古潤才本就不情願這門親事,隻是不敢違抗父命,于是淡淡地說:“我能說什麼?還不是父親說了算!”
古雨志一聽,銳利的目光瞪向小兒子,仿佛能洞察他的心思,嚴厲訓斥道:“你這個好逸惡勞的東西!别以為自己了不起!你能娶陳謹秀這樣的媳婦,那是你前世修來的福氣!以後這個家我看還得靠人家支撐,靠你?哼!”
妻子張美葵心疼小兒子,忍不住說:“你呀!都七十多了,說話還是這麼沖!就不能好好說嗎?”

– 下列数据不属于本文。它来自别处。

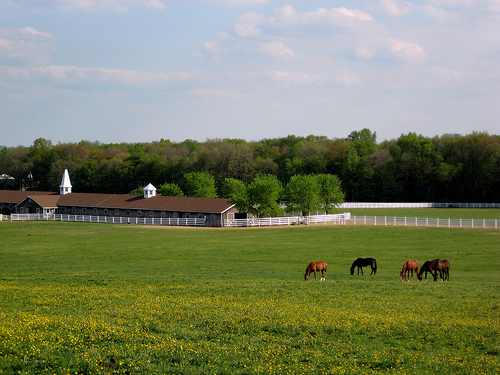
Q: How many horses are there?
A: Five.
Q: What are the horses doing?
A: Grazing.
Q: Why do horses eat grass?
A: It's their diet.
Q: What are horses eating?
A: Grass.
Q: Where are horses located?
A: Stable grounds.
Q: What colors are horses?
A: Brown and black.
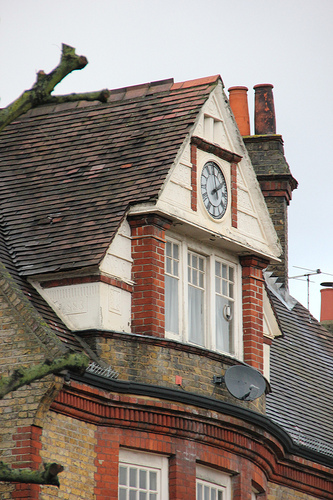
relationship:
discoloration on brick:
[168, 416, 207, 467] [159, 407, 213, 478]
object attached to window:
[223, 304, 232, 320] [214, 254, 238, 358]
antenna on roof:
[287, 261, 319, 308] [265, 294, 331, 450]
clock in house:
[199, 158, 230, 223] [0, 72, 333, 498]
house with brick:
[14, 77, 321, 498] [127, 264, 159, 289]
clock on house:
[198, 162, 231, 224] [9, 40, 331, 470]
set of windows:
[163, 234, 240, 344] [160, 231, 248, 357]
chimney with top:
[252, 81, 278, 132] [20, 63, 228, 307]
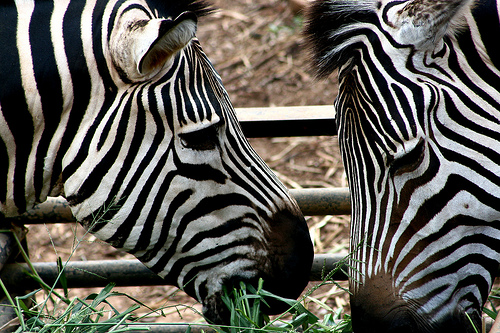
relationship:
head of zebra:
[64, 2, 314, 317] [1, 3, 314, 332]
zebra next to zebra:
[1, 3, 314, 332] [312, 0, 498, 333]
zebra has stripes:
[1, 3, 314, 332] [8, 51, 123, 151]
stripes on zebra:
[8, 51, 123, 151] [1, 3, 314, 332]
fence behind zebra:
[10, 97, 376, 307] [1, 3, 314, 332]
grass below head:
[18, 286, 345, 332] [64, 2, 314, 317]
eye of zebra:
[186, 129, 221, 148] [1, 3, 314, 332]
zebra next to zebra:
[312, 0, 498, 333] [1, 3, 314, 332]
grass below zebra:
[18, 286, 345, 332] [1, 3, 314, 332]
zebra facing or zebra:
[312, 0, 498, 333] [1, 3, 314, 332]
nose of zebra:
[277, 220, 315, 291] [1, 3, 314, 332]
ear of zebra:
[119, 10, 196, 79] [1, 3, 314, 332]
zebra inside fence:
[1, 3, 314, 332] [10, 97, 376, 307]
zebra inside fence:
[312, 0, 498, 333] [10, 97, 376, 307]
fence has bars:
[10, 97, 376, 307] [285, 183, 354, 235]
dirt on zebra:
[254, 215, 282, 254] [1, 3, 314, 332]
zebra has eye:
[1, 3, 314, 332] [186, 129, 221, 148]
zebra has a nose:
[1, 3, 314, 332] [277, 220, 315, 291]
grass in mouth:
[18, 286, 345, 332] [204, 271, 295, 322]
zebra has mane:
[312, 0, 498, 333] [308, 6, 371, 59]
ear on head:
[119, 10, 196, 79] [64, 2, 314, 317]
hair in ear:
[166, 28, 183, 54] [119, 10, 196, 79]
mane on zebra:
[308, 6, 371, 59] [312, 0, 498, 333]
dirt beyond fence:
[230, 33, 315, 109] [10, 97, 376, 307]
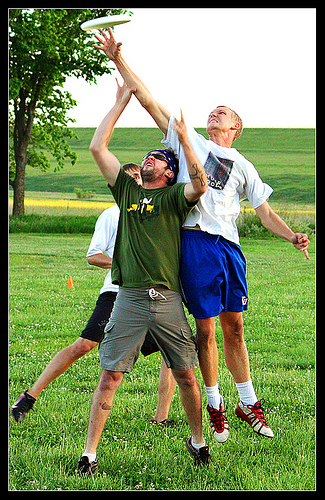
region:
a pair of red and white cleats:
[206, 396, 281, 445]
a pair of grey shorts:
[107, 289, 202, 389]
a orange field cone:
[61, 272, 78, 293]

古雨志道:“還不是因為你一直這樣縱容他,才導緻他今天這麼無能?”
“我看你别姓古了,改姓賴算了。”張美葵回嘴。
古潤德見父母拌嘴,立即打圓場:“爸!要不這樣吧,我們先問問女方家有什麼要求,再談酒席的事,或許會好辦些。”
古雨志點頭:“也好,你盡快叫媒人去問問女方。”
沒幾天,媒人帶回女方的意思:酒席沒必要鋪張浪費,意思一下即可。若能省下宴席錢買輛自行車和縫紉機更實在。至于禮金,女方要求稻谷兩擔,錢一百塊。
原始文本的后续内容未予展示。